● **What is required**
Your answer must consist of every line from the data below that includes the word "Noticias".

● **Provided data**
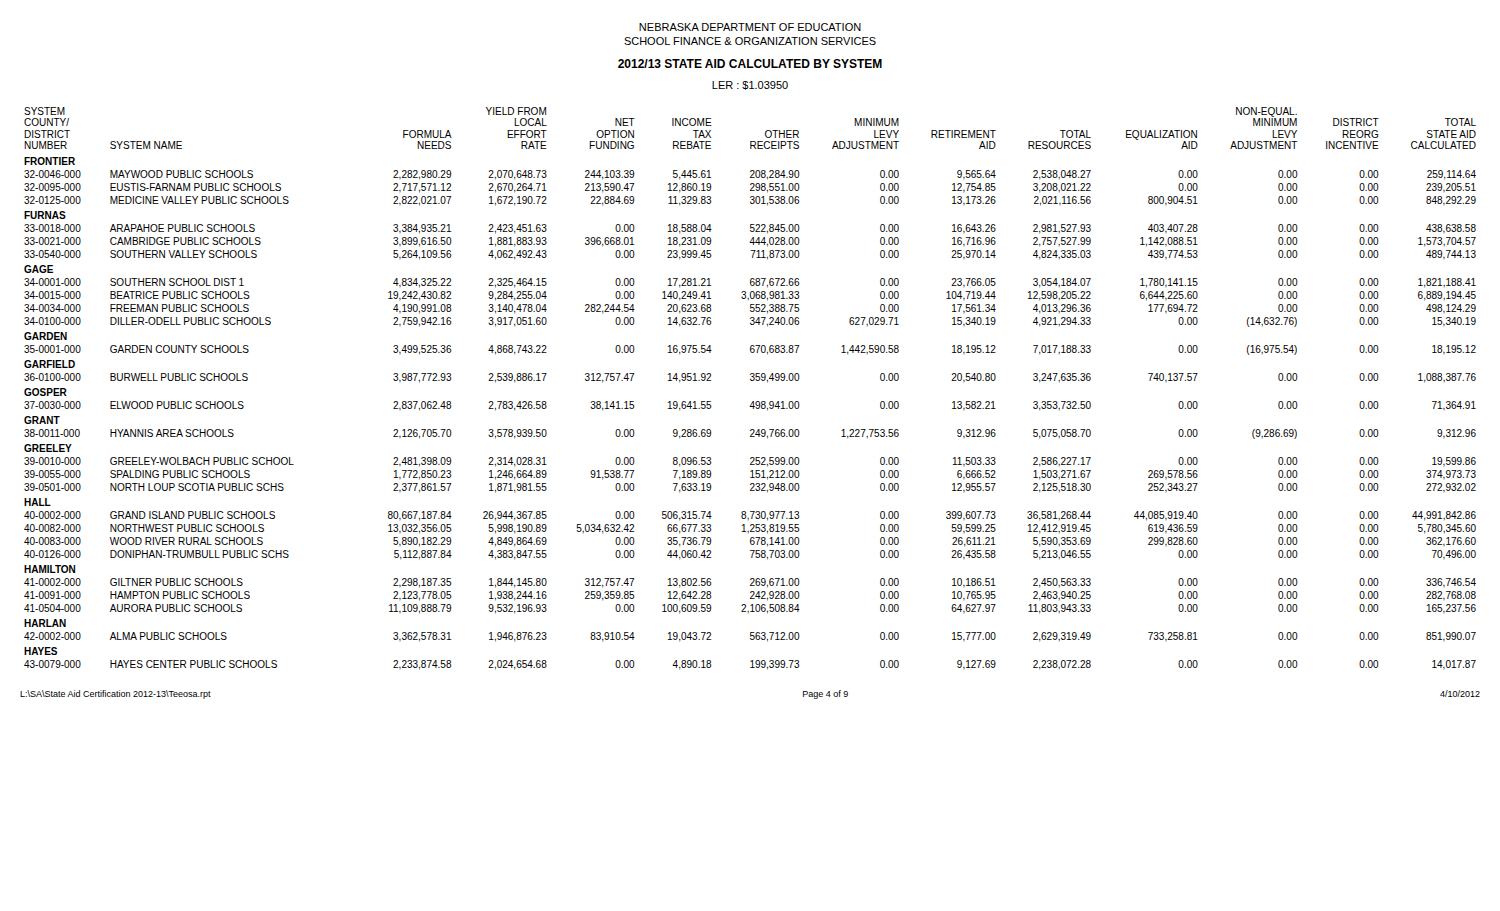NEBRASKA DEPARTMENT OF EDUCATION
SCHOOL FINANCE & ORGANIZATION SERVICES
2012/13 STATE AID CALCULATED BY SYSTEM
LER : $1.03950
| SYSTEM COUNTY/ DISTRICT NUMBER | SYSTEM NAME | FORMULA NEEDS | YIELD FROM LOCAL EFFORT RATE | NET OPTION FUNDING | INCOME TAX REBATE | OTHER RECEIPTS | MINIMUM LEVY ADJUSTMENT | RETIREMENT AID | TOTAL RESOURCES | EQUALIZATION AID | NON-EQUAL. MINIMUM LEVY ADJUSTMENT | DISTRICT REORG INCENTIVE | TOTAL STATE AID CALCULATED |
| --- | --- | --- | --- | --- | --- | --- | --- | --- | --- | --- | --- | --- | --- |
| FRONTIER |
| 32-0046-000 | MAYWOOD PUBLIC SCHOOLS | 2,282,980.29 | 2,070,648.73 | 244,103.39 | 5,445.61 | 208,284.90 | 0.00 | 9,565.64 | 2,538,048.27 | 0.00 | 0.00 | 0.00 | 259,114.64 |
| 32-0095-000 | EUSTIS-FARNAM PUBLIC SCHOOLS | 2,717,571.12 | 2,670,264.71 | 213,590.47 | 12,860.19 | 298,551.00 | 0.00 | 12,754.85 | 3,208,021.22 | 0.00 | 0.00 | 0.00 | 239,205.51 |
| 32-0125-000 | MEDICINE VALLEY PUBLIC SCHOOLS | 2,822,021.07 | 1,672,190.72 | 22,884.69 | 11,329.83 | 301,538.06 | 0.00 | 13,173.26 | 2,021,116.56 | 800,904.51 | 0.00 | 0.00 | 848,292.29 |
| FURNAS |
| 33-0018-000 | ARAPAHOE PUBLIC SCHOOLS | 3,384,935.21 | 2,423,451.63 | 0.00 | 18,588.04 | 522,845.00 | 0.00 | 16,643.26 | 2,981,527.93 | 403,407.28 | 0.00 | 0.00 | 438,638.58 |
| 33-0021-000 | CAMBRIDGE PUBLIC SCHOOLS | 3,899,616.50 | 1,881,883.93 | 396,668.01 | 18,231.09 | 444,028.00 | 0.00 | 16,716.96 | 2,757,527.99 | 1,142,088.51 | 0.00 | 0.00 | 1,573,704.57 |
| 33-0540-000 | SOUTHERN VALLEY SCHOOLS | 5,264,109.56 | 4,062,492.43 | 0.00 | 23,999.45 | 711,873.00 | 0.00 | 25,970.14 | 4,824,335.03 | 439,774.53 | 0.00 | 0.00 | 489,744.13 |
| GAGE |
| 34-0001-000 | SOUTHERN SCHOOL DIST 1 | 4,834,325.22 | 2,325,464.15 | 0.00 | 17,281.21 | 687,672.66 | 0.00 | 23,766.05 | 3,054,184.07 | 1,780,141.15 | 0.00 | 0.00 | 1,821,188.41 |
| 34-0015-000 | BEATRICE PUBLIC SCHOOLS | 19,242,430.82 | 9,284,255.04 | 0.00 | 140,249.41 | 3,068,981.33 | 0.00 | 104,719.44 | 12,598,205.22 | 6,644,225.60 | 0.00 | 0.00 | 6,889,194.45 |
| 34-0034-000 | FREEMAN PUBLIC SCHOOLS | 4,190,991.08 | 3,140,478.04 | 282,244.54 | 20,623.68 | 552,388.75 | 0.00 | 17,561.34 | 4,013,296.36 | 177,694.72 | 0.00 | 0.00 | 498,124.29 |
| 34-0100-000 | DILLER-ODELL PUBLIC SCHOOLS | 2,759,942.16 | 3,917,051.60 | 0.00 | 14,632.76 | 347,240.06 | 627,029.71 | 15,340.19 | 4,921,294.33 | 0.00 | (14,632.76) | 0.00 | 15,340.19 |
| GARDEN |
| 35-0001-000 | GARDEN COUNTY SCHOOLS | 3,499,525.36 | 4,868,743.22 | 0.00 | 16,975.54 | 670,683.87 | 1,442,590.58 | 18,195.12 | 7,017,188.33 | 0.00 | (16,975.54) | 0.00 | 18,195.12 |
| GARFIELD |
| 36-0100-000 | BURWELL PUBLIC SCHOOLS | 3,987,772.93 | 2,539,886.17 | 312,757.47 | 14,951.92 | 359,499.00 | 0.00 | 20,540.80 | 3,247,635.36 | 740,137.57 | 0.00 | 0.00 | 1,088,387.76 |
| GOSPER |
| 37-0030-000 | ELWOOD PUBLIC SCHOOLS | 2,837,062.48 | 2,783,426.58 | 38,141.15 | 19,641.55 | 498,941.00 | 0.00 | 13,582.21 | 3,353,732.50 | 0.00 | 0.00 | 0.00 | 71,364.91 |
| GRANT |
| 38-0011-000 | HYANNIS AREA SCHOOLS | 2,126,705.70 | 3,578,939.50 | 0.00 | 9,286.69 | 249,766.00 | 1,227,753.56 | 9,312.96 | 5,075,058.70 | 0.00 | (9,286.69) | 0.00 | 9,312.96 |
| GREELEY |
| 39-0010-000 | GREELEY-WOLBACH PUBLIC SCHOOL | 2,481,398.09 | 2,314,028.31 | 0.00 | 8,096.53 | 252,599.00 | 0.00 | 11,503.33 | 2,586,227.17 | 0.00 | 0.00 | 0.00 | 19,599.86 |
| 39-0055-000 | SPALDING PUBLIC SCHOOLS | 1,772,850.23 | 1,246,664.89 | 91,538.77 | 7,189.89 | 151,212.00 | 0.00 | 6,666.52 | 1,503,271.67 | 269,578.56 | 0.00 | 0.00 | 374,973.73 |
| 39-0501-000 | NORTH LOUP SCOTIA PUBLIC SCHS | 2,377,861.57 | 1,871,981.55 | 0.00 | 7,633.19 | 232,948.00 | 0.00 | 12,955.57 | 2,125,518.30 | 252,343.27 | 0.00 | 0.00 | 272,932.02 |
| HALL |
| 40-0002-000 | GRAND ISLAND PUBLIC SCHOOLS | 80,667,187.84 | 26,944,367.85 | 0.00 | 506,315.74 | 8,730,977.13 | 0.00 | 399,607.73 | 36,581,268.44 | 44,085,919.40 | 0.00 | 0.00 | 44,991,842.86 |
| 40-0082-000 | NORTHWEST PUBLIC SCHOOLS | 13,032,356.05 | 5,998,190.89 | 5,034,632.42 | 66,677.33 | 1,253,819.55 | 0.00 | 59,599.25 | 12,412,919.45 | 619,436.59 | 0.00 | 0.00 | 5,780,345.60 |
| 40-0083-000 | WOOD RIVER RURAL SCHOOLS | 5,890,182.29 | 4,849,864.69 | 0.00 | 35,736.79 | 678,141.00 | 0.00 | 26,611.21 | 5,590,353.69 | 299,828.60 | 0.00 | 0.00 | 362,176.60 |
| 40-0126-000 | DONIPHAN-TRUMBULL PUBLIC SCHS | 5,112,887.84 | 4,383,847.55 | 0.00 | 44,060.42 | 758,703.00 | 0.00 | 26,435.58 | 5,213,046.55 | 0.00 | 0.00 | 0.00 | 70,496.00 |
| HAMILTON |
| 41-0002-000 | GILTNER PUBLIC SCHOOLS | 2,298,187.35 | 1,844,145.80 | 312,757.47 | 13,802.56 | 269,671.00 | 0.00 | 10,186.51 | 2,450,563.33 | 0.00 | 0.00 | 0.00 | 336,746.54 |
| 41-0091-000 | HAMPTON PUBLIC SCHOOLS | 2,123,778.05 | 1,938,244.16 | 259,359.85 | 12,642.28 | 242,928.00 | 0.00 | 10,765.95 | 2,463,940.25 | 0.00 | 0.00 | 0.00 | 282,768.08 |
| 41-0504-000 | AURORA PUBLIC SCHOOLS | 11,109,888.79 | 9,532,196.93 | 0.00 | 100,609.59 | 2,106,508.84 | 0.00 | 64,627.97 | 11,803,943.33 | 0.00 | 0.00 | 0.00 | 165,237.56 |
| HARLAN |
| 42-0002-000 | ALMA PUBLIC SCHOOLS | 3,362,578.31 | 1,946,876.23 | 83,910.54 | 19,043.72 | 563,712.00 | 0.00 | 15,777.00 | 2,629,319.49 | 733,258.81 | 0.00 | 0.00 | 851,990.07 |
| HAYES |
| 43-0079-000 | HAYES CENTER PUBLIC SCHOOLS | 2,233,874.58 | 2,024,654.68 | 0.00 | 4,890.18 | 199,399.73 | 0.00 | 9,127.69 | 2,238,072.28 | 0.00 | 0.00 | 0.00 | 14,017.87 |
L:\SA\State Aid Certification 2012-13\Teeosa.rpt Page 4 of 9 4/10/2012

* * *

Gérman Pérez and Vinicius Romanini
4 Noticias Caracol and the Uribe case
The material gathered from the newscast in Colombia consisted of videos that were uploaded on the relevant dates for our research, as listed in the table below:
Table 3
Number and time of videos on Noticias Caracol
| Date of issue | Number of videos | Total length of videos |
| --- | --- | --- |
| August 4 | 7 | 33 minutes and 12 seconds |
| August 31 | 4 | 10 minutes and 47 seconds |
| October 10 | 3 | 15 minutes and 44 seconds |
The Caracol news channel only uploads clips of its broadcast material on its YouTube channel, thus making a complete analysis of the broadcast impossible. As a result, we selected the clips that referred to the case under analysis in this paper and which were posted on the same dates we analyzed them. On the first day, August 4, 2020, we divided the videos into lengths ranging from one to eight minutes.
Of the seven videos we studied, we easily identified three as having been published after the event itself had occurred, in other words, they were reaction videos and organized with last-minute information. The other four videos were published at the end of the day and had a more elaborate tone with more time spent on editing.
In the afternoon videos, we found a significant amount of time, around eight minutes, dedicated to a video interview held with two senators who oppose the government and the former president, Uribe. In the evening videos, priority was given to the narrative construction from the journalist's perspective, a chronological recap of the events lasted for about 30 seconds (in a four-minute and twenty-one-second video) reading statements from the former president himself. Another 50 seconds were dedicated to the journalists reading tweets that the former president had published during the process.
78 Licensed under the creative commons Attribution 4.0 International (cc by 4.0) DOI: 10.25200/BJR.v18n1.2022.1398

● **Answer to this exercise**
4 Noticias Caracol and the Uribe case
Number and time of videos on Noticias Caracol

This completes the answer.